A woman falls in love with a married man. Written in 1924, it is a contemplation of society's reaction to the couple's actions and what happens to her friends and family-- and Ruth-- after Ruth and Stuart decide to go away together. It is contemplative, musing on whether Ruth is really 'wicked', what a woman's role in society (and outside society)really entails, and how small a town can be. Just a lovely, lovely book.
This novel ended up being more thought-provoking than I initially thought it would. I'm glad I read it. It is an interesting exploration of the consequences of being faithful to the norms of society or to your pride or your own heart. At times the writing is tedious. The author uses the word "thing" way too often. But all-in-all I would call it another winner from Persephone Books.
Fidelity is a parable, almost, about love and living. Except that it isn't a parable because the characters are deep. But it is a story in service to ideas. I got quite drawn in at the end, though sometimes it was a litany of emotions. And I liked about it that it totally stomped on the "show not tell" idea. It was tell, tell, tell and good for it.
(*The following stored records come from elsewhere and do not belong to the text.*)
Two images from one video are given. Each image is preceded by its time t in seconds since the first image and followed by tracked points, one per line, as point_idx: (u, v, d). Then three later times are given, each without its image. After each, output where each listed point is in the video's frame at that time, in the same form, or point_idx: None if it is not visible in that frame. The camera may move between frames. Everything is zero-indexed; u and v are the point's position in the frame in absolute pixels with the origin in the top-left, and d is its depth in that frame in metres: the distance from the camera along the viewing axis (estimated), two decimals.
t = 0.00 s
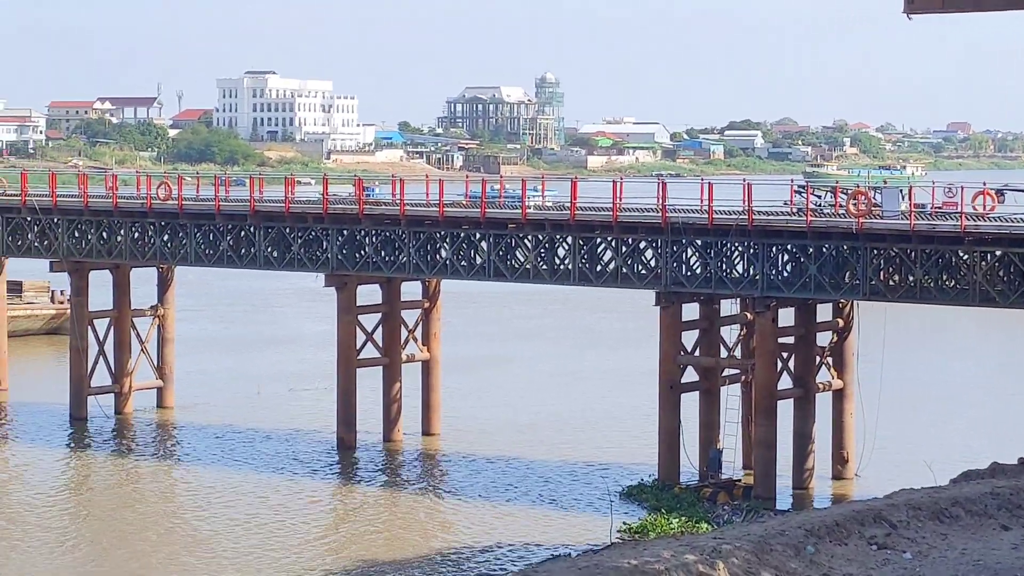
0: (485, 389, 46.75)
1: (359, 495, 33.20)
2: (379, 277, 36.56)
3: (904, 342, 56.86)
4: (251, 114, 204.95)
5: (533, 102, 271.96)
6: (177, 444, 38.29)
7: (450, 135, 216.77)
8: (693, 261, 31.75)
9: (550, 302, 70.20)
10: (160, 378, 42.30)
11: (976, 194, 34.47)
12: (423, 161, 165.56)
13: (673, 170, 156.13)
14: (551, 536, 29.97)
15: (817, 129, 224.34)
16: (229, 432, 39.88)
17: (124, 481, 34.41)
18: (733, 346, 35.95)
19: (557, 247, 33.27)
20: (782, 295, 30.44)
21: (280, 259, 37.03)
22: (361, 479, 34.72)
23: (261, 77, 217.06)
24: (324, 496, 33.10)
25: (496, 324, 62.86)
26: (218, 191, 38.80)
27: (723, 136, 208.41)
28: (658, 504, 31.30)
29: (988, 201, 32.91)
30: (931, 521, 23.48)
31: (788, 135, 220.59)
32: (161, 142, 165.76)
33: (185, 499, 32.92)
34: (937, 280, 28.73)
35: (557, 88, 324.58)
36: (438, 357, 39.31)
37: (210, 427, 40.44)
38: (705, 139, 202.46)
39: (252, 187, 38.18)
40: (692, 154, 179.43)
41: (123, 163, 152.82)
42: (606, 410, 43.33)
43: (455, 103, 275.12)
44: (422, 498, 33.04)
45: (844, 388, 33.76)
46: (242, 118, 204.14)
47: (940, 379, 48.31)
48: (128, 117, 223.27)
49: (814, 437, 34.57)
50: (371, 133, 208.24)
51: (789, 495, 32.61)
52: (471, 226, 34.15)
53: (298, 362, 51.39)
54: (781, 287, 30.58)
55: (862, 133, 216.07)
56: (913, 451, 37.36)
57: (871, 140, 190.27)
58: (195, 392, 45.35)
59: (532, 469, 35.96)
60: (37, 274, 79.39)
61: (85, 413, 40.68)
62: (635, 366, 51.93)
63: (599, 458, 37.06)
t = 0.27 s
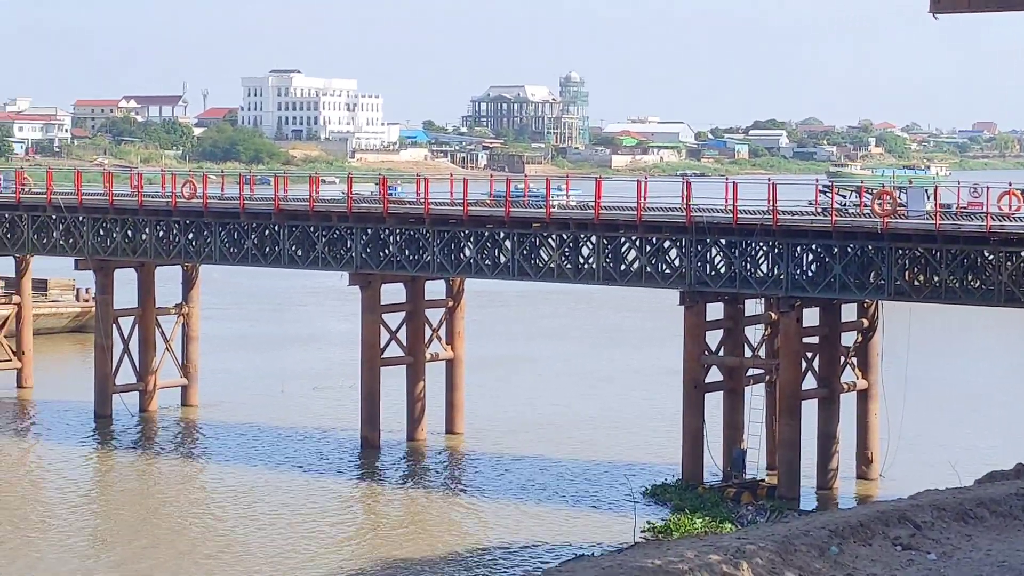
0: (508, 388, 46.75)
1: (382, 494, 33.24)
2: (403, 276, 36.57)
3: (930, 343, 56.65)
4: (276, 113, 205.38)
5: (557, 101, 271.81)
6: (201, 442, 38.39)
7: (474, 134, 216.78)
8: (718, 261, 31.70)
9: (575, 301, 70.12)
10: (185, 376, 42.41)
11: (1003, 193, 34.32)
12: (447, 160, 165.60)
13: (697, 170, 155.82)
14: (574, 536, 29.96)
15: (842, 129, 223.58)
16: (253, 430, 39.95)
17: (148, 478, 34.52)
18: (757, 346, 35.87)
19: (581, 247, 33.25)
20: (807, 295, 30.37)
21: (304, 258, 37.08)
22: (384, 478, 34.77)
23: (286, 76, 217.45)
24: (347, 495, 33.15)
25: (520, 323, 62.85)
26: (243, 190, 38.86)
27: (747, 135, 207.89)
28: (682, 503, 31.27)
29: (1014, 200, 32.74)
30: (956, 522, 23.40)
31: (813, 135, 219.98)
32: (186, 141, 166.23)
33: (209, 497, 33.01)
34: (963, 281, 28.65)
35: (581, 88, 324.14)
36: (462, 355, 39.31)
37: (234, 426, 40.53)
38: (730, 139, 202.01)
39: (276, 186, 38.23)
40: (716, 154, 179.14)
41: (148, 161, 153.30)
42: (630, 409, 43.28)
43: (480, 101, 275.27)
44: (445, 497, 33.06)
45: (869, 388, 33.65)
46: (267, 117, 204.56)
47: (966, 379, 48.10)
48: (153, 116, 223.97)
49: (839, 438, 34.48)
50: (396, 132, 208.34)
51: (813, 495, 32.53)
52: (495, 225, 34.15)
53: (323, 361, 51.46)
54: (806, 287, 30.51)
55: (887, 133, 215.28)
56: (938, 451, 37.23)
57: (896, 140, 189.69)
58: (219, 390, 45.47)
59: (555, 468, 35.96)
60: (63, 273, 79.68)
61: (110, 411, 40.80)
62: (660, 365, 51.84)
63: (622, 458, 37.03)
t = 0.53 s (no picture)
0: (528, 389, 46.76)
1: (402, 495, 33.27)
2: (423, 277, 36.58)
3: (950, 344, 56.52)
4: (296, 113, 205.74)
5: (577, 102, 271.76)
6: (221, 442, 38.46)
7: (494, 135, 216.90)
8: (739, 262, 31.65)
9: (594, 302, 70.09)
10: (205, 376, 42.49)
11: None
12: (468, 161, 165.70)
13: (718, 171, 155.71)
14: (594, 537, 29.95)
15: (863, 130, 223.17)
16: (274, 431, 40.01)
17: (169, 478, 34.58)
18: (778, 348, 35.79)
19: (602, 248, 33.21)
20: (828, 297, 30.31)
21: (325, 258, 37.11)
22: (405, 478, 34.81)
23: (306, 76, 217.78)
24: (368, 495, 33.18)
25: (540, 324, 62.86)
26: (264, 190, 38.91)
27: (768, 136, 207.62)
28: (702, 505, 31.24)
29: None
30: (977, 524, 23.33)
31: (834, 135, 219.64)
32: (207, 142, 166.59)
33: (229, 497, 33.07)
34: (985, 283, 28.60)
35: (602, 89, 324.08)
36: (482, 356, 39.31)
37: (255, 426, 40.60)
38: (751, 140, 201.78)
39: (297, 186, 38.27)
40: (737, 155, 178.98)
41: (169, 161, 153.65)
42: (650, 411, 43.25)
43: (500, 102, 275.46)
44: (465, 497, 33.08)
45: (890, 390, 33.56)
46: (287, 117, 204.93)
47: (987, 381, 47.97)
48: (174, 116, 224.52)
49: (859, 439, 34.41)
50: (416, 132, 208.51)
51: (833, 497, 32.47)
52: (515, 226, 34.13)
53: (343, 361, 51.53)
54: (827, 289, 30.46)
55: (908, 134, 214.85)
56: (959, 454, 37.13)
57: (917, 141, 189.35)
58: (240, 390, 45.55)
59: (575, 469, 35.95)
60: (83, 272, 79.89)
61: (131, 411, 40.90)
62: (680, 367, 51.79)
63: (642, 459, 37.00)
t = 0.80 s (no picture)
0: (548, 390, 46.75)
1: (422, 496, 33.27)
2: (444, 278, 36.59)
3: (971, 348, 56.30)
4: (317, 115, 206.07)
5: (597, 104, 271.73)
6: (241, 442, 38.55)
7: (514, 137, 216.99)
8: (759, 265, 31.62)
9: (614, 305, 70.03)
10: (226, 377, 42.58)
11: None
12: (488, 162, 165.75)
13: (738, 173, 155.52)
14: (613, 539, 29.93)
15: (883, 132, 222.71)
16: (294, 432, 40.08)
17: (190, 479, 34.66)
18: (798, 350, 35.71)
19: (622, 250, 33.19)
20: (849, 299, 30.24)
21: (345, 259, 37.11)
22: (424, 479, 34.82)
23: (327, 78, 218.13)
24: (388, 497, 33.23)
25: (559, 325, 62.85)
26: (284, 191, 38.94)
27: (788, 138, 207.33)
28: (722, 508, 31.21)
29: None
30: (998, 528, 23.25)
31: (854, 138, 219.23)
32: (228, 143, 167.04)
33: (249, 497, 33.15)
34: (1006, 285, 28.51)
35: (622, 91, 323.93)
36: (502, 358, 39.29)
37: (275, 427, 40.67)
38: (771, 142, 201.49)
39: (317, 187, 38.29)
40: (758, 157, 178.74)
41: (190, 162, 154.12)
42: (669, 413, 43.19)
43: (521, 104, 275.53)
44: (485, 499, 33.07)
45: (910, 393, 33.44)
46: (308, 119, 205.29)
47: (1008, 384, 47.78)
48: (195, 117, 225.14)
49: (879, 442, 34.30)
50: (436, 134, 208.63)
51: (853, 500, 32.38)
52: (536, 228, 34.13)
53: (363, 362, 51.57)
54: (848, 292, 30.38)
55: (929, 137, 214.31)
56: (980, 457, 36.98)
57: (939, 144, 188.89)
58: (260, 391, 45.63)
59: (595, 471, 35.92)
60: (105, 274, 80.17)
61: (151, 411, 41.01)
62: (699, 369, 51.72)
63: (662, 461, 36.93)
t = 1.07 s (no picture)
0: (568, 392, 46.73)
1: (442, 498, 33.30)
2: (464, 281, 36.60)
3: (993, 351, 56.13)
4: (338, 117, 206.42)
5: (618, 106, 271.69)
6: (261, 444, 38.61)
7: (535, 139, 217.05)
8: (780, 267, 31.58)
9: (635, 307, 69.99)
10: (246, 379, 42.65)
11: None
12: (508, 164, 165.86)
13: (758, 175, 155.39)
14: (633, 542, 29.92)
15: (904, 135, 222.20)
16: (314, 433, 40.15)
17: (210, 480, 34.73)
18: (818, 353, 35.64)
19: (642, 252, 33.15)
20: (869, 302, 30.18)
21: (365, 261, 37.10)
22: (444, 481, 34.85)
23: (348, 80, 218.43)
24: (407, 498, 33.24)
25: (579, 328, 62.82)
26: (305, 193, 38.99)
27: (809, 141, 206.98)
28: (742, 511, 31.19)
29: None
30: (1019, 532, 23.16)
31: (875, 140, 218.82)
32: (250, 144, 167.47)
33: (269, 499, 33.21)
34: None
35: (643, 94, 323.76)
36: (522, 360, 39.28)
37: (295, 428, 40.72)
38: (792, 144, 201.20)
39: (338, 189, 38.33)
40: (778, 159, 178.48)
41: (211, 164, 154.51)
42: (690, 415, 43.15)
43: (541, 106, 275.57)
44: (505, 501, 33.09)
45: (931, 396, 33.34)
46: (328, 121, 205.67)
47: None
48: (216, 119, 225.67)
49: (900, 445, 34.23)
50: (457, 136, 208.78)
51: (874, 503, 32.31)
52: (556, 230, 34.11)
53: (383, 364, 51.63)
54: (869, 294, 30.29)
55: (950, 139, 213.76)
56: (1001, 460, 36.86)
57: (960, 147, 188.43)
58: (280, 393, 45.70)
59: (614, 474, 35.91)
60: (125, 276, 80.41)
61: (171, 412, 41.11)
62: (719, 371, 51.66)
63: (682, 464, 36.90)
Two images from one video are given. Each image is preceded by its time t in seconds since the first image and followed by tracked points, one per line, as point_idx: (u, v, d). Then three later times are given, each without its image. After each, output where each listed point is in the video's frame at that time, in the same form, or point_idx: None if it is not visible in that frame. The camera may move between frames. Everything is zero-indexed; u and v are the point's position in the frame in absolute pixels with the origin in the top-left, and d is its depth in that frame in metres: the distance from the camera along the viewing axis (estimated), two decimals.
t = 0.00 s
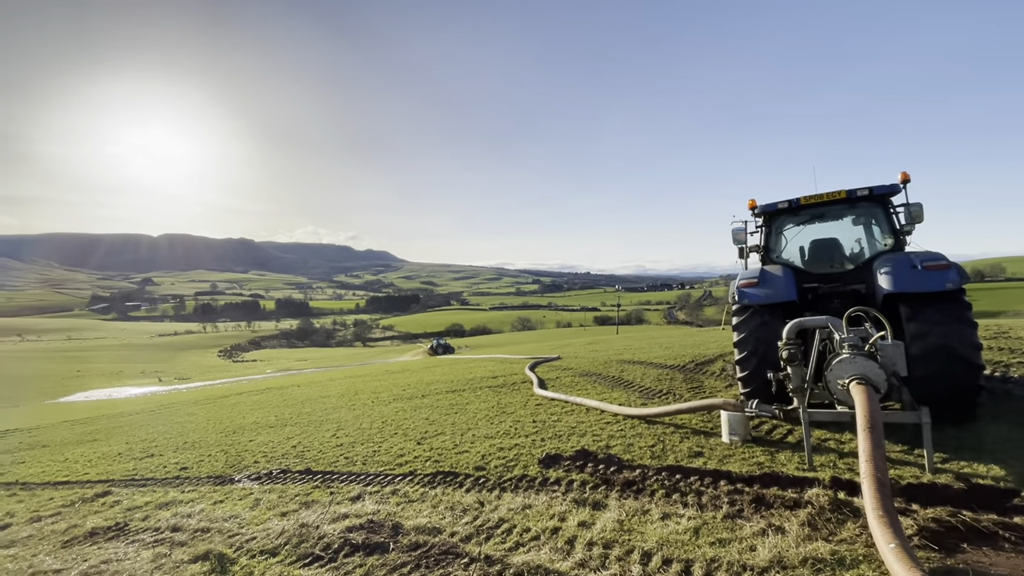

Anna gave me this book, because the author is a native of Davenport. I actually really enjoyed it a lot. Mostly because I could relate many of the things she described to Davenport, but also because the story line pulled me in fast (kind of in a trashy romance novel sort of way). Anyway, I would definitely recommend it to Iowans, and halfway recommend it to others.
This book was so far up my alley I think I might live on this alley. Wonderful, wonderfully written, wonderfully nuanced characters and an ending that made me want to blast the theme song from The Hills and live life.
Poetic & delightful, full of meaning. A brilliant, crafted critique of genteel America.